(Beginning of READING PASSAGE)

It can be said that for some of the planetary boundaries, there is a regime established in an international instrument that at least theoretically establishes a suitable platform for advancing a more focused legal and governance regime to avoid exceeding those boundaries. However, international environmental law ignores the unity, interconnectedness, and interdependence of the ES. This ignorance cannot continue in view of the current scientific knowledge. It is necessary and urgent to give a legal response to take into consideration the ES as an object of law, as well as to consider planetary boundaries and its interactions.
Protecting the Earth System might seem a challenge as it is an intangible good. However, given the characteristics of the climate system, the UNFCCC implicitly establishes an international legal framework for the protection of an intangible good. Likewise, the CBD protects biodiversity because of its importance for the maintenance of the systems necessary for life in the biosphere. Thus, any initiative to recognize the Earth System as an object of law and to protect it would not be the first to protect an intangible good under international environmental law.
We definitively need One Pact for the Earth. The 50th Anniversaries of the creation of UNEP and the Stockholm Conference represent a unique opportunity to overcome the silo approach of our legal framework which does not recognize that, the Earth System by its nature and given its characteristics functions as a global system that is common to all states. That Pact should recognize this reality and introduce a principle on the unity and integrity of the Earth System. This idea is reflected in some way in the EU Green Deal, which aims to abide by planetary boundaries.
This recognition would only be the first step. After, it will be necessary to tackle the governance fragmentation, which lacks a systemic approach to embrace the unity and integrity of the Earth System as well as to advance in the development of an Earth System Law.

(End of READING PASSAGE)

Condense the paragraph of the passage on Earth System law that begins "Protecting the Earth System might seem a challenge" into a short bulleted list, keeping its main facts.

(Beginning of INFORMATION SHOWN)

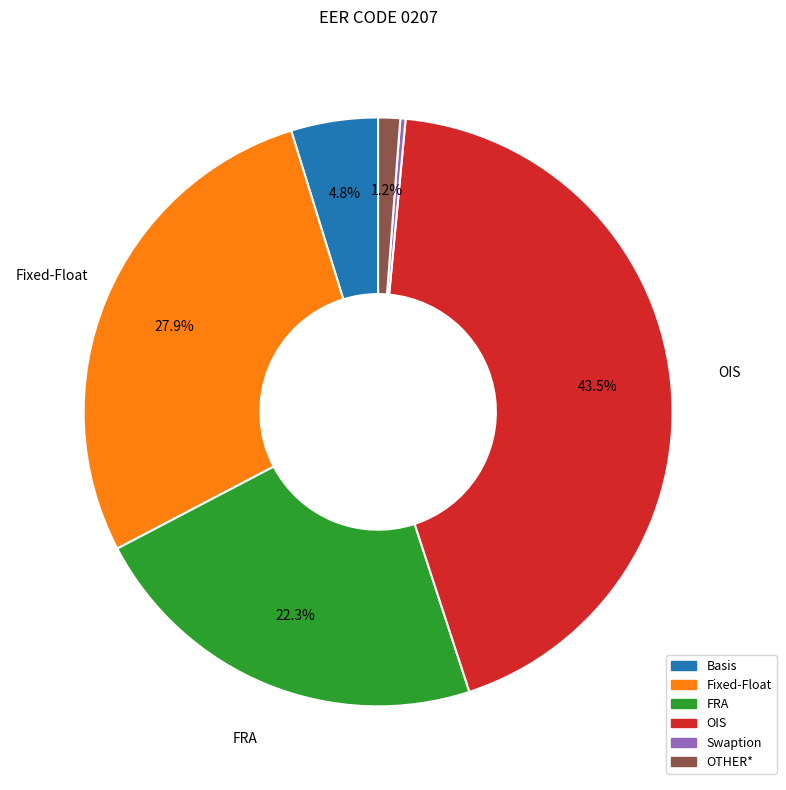

What percentage is NOT represented by OIS?

56.5%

(End of INFORMATION SHOWN)

FINAL ANSWER:
- Protecting the Earth System may seem difficult because it is an intangible good.
- Because of the characteristics of the climate system, the UNFCCC implicitly sets up an international legal framework for protecting an intangible good.
- The CBD protects biodiversity for its importance in maintaining the systems necessary for life in the biosphere.
- An initiative to recognize and protect the Earth System as an object of law would therefore not be the first to protect an intangible good under international environmental law.